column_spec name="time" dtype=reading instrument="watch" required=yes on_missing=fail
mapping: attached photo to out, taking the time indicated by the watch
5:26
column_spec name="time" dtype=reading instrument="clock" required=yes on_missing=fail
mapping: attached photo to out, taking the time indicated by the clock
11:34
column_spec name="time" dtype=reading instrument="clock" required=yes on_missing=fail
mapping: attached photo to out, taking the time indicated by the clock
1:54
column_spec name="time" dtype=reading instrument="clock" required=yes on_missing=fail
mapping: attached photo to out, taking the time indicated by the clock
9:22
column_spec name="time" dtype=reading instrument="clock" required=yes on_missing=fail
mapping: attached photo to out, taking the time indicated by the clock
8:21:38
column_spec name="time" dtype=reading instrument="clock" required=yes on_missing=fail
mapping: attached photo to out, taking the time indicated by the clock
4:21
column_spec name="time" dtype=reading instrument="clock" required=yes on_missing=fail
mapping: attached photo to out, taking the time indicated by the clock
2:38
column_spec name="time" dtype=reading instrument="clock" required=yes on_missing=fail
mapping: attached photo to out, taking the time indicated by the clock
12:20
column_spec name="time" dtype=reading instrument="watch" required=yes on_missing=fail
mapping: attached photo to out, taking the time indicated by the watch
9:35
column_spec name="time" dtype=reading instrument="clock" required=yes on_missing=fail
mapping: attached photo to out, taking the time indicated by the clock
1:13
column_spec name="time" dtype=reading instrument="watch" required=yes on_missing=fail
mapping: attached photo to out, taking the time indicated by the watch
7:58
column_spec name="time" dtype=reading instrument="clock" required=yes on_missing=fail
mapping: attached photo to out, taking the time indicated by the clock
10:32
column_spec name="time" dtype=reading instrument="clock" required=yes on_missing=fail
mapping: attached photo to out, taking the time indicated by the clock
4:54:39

++++++++++++++++++++

§ **Short exercise**: Reproduce every line of the data above verbatim, without changing anything.

§ **Exercise answer**:
column_spec name="time" dtype=reading instrument="watch" required=yes on_missing=fail
mapping: attached photo to out, taking the time indicated by the watch
5:26
column_spec name="time" dtype=reading instrument="clock" required=yes on_missing=fail
mapping: attached photo to out, taking the time indicated by the clock
11:34
column_spec name="time" dtype=reading instrument="clock" required=yes on_missing=fail
mapping: attached photo to out, taking the time indicated by the clock
1:54
column_spec name="time" dtype=reading instrument="clock" required=yes on_missing=fail
mapping: attached photo to out, taking the time indicated by the clock
9:22
column_spec name="time" dtype=reading instrument="clock" required=yes on_missing=fail
mapping: attached photo to out, taking the time indicated by the clock
8:21:38
column_spec name="time" dtype=reading instrument="clock" required=yes on_missing=fail
mapping: attached photo to out, taking the time indicated by the clock
4:21
column_spec name="time" dtype=reading instrument="clock" required=yes on_missing=fail
mapping: attached photo to out, taking the time indicated by the clock
2:38
column_spec name="time" dtype=reading instrument="clock" required=yes on_missing=fail
mapping: attached photo to out, taking the time indicated by the clock
12:20
column_spec name="time" dtype=reading instrument="watch" required=yes on_missing=fail
mapping: attached photo to out, taking the time indicated by the watch
9:35
column_spec name="time" dtype=reading instrument="clock" required=yes on_missing=fail
mapping: attached photo to out, taking the time indicated by the clock
1:13
column_spec name="time" dtype=reading instrument="watch" required=yes on_missing=fail
mapping: attached photo to out, taking the time indicated by the watch
7:58
column_spec name="time" dtype=reading instrument="clock" required=yes on_missing=fail
mapping: attached photo to out, taking the time indicated by the clock
10:32
column_spec name="time" dtype=reading instrument="clock" required=yes on_missing=fail
mapping: attached photo to out, taking the time indicated by the clock
4:54:39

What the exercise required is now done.